Danielle Weston had never really given much thought to how much punishment a human body could take, but the opportunity to contemplate the matter presented itself to her and it seemed worth the effort to pursue. The delay in her flight was, after all, beyond her powers to affect, and she had always thought it the best policy to use her time as productively as was possible.
She glanced across the row at the man sitting in the opposite aisle seat. He was relaxed, having undone his tie and top button just after getting seated. The man was large and strongly-built; there was something about him that suggested a professional athlete only recently retired, despite the grey of his hair and the deep lines in his face. If that man had given her any advice about how to stay healthy to the end of a long life, Danielle thought, she would have taken it as gospel.

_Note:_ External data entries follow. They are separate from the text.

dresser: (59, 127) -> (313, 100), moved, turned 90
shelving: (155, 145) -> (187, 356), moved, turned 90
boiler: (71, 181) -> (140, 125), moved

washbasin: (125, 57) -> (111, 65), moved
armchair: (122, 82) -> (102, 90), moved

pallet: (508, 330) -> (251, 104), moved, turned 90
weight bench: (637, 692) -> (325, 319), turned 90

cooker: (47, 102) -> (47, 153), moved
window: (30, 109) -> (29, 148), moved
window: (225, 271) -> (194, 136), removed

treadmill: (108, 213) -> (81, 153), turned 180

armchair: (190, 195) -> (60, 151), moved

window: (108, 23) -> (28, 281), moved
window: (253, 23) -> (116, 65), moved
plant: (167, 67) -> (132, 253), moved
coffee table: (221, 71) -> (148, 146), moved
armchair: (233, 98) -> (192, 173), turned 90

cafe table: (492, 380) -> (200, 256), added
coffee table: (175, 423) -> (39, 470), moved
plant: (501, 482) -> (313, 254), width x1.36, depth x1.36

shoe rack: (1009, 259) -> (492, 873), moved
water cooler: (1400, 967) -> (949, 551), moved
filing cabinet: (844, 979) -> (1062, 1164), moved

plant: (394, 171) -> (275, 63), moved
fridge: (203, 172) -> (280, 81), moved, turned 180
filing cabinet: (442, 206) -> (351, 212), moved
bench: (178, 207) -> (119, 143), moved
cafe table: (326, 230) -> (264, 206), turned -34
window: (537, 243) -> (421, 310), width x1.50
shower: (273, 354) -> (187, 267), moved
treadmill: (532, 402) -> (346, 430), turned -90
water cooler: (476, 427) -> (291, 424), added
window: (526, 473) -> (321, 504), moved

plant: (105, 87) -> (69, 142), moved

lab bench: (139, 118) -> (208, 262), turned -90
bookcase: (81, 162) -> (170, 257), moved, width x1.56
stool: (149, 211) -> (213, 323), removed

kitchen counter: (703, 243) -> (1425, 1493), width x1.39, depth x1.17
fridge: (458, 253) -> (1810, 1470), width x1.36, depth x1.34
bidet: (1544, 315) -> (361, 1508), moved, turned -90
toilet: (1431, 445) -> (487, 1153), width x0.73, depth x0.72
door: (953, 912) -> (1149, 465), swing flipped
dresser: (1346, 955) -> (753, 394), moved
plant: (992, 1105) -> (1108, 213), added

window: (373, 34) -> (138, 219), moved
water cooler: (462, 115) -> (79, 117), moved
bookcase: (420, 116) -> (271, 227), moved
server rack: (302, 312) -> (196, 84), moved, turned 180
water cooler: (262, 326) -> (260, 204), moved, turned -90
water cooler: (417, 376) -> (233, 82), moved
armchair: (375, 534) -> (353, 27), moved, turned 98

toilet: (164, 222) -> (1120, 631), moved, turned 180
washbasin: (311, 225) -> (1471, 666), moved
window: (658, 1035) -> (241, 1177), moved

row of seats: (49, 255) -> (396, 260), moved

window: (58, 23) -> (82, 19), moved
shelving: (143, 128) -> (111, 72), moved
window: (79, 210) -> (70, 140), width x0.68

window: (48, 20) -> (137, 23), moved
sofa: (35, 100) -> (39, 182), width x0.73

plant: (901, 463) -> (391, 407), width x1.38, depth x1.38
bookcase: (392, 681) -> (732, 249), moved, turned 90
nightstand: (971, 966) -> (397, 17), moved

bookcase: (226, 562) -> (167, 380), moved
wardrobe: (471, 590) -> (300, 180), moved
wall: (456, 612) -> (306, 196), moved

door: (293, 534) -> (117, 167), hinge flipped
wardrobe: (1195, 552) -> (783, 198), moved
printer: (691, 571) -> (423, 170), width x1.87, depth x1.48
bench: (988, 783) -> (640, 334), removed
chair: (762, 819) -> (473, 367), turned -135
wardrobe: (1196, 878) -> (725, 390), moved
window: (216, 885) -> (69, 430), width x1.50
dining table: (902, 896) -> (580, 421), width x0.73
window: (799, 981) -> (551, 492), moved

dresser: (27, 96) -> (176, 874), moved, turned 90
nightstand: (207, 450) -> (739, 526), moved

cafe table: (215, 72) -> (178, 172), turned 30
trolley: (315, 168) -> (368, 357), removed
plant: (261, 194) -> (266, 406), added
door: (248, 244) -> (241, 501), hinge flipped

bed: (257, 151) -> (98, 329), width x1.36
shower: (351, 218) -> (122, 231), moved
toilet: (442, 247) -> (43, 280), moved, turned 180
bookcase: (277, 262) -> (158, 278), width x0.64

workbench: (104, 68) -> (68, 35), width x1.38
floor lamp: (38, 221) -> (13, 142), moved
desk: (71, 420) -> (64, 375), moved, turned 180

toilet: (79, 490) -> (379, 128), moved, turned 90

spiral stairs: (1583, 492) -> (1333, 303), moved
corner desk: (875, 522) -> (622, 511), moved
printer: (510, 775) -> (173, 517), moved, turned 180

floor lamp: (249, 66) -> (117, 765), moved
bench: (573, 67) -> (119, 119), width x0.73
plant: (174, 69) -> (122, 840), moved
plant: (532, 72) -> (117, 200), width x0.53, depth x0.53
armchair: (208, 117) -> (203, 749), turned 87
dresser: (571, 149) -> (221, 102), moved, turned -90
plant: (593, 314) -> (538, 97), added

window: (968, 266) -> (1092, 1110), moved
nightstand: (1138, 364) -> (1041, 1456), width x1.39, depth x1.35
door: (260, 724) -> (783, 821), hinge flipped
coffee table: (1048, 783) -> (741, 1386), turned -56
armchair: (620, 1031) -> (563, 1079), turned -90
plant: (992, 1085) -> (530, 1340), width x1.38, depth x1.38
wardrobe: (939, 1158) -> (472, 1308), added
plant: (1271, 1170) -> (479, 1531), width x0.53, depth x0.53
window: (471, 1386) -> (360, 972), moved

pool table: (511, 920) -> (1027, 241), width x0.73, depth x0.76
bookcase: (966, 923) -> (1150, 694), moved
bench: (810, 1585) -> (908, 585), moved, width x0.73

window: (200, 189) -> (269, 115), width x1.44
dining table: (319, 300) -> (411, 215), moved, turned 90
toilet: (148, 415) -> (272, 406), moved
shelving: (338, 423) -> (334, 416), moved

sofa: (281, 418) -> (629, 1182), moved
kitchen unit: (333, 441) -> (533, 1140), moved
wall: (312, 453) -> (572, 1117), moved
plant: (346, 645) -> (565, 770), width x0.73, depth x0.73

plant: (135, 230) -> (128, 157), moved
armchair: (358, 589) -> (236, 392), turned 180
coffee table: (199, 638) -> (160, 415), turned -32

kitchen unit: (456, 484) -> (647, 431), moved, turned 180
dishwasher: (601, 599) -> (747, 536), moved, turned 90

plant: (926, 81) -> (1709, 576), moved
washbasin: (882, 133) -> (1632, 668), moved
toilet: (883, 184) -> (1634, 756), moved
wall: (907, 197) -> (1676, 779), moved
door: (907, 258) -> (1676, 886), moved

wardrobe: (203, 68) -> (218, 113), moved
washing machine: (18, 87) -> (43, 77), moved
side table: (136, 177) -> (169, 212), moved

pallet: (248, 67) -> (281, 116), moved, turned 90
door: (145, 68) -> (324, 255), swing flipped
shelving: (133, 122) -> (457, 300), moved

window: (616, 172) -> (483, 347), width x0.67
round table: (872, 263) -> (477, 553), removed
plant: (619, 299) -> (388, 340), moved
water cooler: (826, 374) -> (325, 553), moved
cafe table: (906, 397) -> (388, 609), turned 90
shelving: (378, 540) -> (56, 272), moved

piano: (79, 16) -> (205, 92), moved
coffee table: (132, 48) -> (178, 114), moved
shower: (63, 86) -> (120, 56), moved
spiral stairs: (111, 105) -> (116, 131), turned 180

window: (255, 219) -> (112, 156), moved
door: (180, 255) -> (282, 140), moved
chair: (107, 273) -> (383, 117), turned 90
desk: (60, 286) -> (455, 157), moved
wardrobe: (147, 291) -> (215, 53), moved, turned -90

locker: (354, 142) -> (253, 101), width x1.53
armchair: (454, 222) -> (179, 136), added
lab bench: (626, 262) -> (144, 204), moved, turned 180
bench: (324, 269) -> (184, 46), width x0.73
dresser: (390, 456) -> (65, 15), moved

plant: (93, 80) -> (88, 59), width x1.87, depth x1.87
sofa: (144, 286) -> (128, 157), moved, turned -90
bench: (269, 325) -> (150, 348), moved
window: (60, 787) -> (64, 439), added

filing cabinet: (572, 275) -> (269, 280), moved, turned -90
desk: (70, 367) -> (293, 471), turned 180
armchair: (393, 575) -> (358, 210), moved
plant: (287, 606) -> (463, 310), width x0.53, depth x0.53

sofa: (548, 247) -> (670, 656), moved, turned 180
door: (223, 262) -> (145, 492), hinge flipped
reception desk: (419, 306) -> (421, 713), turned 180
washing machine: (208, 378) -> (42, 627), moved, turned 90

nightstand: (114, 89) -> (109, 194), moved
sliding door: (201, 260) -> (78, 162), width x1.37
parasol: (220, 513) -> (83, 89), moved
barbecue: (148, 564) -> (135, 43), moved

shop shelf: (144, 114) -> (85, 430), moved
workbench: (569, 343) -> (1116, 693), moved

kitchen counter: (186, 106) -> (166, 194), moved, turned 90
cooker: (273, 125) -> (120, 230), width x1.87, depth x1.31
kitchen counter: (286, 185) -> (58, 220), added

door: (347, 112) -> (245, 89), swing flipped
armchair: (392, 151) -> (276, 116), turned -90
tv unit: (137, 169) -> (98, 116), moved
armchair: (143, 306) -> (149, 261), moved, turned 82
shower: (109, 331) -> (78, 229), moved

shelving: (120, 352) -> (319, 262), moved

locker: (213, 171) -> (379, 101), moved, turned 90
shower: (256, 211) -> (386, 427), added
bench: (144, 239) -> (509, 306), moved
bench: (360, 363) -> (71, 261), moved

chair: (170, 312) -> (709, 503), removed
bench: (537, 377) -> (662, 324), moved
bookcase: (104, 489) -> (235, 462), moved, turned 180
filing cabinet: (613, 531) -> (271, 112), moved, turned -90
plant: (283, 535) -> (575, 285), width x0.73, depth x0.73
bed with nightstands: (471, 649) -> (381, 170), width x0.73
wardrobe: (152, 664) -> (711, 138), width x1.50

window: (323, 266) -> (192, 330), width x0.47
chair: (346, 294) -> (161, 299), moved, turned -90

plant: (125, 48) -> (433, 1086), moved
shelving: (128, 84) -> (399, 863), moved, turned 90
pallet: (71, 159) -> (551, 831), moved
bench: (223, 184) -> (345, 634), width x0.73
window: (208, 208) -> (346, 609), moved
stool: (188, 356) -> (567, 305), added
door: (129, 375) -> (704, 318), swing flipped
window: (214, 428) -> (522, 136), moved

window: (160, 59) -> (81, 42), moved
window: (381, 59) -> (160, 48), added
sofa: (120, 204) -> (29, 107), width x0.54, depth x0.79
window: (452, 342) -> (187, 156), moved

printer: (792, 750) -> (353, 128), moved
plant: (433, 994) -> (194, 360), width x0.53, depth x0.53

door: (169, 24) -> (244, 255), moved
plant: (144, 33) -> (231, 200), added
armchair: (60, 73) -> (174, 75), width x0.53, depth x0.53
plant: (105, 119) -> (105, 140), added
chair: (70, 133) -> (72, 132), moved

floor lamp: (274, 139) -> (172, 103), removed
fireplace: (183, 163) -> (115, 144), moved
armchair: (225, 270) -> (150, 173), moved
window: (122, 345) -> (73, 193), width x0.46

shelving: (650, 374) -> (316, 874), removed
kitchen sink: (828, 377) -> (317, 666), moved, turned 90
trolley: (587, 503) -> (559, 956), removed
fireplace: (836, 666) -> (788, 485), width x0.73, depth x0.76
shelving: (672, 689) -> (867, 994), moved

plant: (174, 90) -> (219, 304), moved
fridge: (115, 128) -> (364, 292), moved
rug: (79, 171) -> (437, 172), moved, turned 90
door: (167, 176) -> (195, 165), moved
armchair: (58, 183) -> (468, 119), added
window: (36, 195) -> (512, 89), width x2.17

And yet, as unblemished and sound as he was, the man stared at the floor of the plane, his open eyes covered in the same soot that darkened his tan face. There was not the least question in Danielle’s mind that the man was stone dead, that his spirit had fled in the face of some insult to the body which left no mark at all upon it.
Looking the other way, she saw the flight attendant who had welcomed her aboard. She had marvelled then at how very petite the woman was, so short that the top of her head was below Danielle’s chin, although she was herself no more than average height. She lacked the stockiness that many short people have, though, and was as willowy as a model, the sort of person Danielle’s grandmother might have described as apt to blow away in a stiff breeze.
It was hard, at this distance, for her to see the blood bubbling out of attendant’s mouth and nose, the crimson of it lost against her dark complexion in the dim, flickering firelight out there. Danielle could see easily enough, though, where it was sprayed against bright aluminum by the woman’s screams, screams which had more of rage than of pain in them. She was beating her fists against the front of the severed wing which pinned her to the tarmac, which seemed to touch the tarmac below her ribs. She struck hard enough to leave more smears of the blood she could hardly afford to lose, and yet she showed no sign of fading. For all Danielle could tell, she would keep snarling and pounding until debris and gravity gave in, releasing her from her trap.
This two-fold consideration was not entirely academic. Danielle turned her head from the gaping hole in the fuselage where the window and another passenger had been, looking straight ahead. She did not look down to discover what the source of the pain in her leg was, a pain which had an echo in her back on the opposite side. Her imagination drew a line between these pains, suggesting that they might be the result of a single transfixing piece of aircraft, suggesting also the various organs which lay along that path. Words gleaned from TV medical dramas danced in her head: spinal dissection, pericardial tamponade, renal trauma, peritoneal perforation, ruptured spleen….
She sat, unmoving, listening to the flight attendant’s defiant roaring and the groans of the other survivors. In a few seconds, there came a new noise from behind her. The dim, ruddy light in the cabin increased with the sound of crackling, and there was an agonized screaming. She thought she might also hear a siren approaching, but it was very distant, and the fire was no more than twelve rows back.
She looked down to discover whether she was at the limit of her endurance.